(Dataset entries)
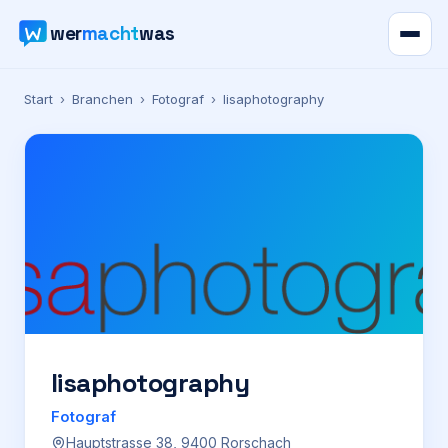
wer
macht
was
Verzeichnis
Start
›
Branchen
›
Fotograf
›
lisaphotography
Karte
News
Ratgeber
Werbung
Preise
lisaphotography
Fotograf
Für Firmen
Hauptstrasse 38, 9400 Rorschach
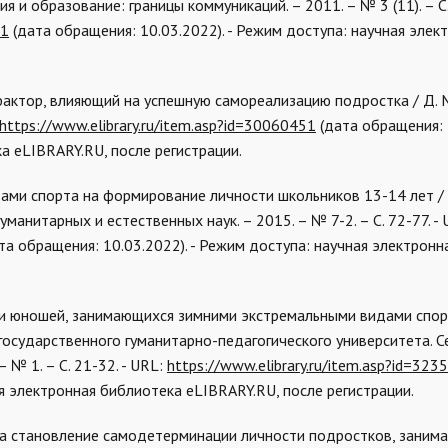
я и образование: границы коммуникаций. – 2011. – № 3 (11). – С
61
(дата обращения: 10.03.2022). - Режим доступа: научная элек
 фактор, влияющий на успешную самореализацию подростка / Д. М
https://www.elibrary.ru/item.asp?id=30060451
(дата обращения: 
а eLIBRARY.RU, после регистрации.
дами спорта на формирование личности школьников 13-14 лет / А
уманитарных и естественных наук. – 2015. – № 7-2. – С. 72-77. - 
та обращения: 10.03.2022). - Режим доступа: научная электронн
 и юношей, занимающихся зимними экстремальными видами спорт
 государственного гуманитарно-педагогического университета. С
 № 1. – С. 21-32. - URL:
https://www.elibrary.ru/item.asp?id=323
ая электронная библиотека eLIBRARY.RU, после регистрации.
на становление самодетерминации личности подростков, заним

## Your assignment
Among the records, find each line where the word "личности" occurs, and copy it.

## Your response
дами спорта на формирование личности школьников 13-14 лет / А
на становление самодетерминации личности подростков, заним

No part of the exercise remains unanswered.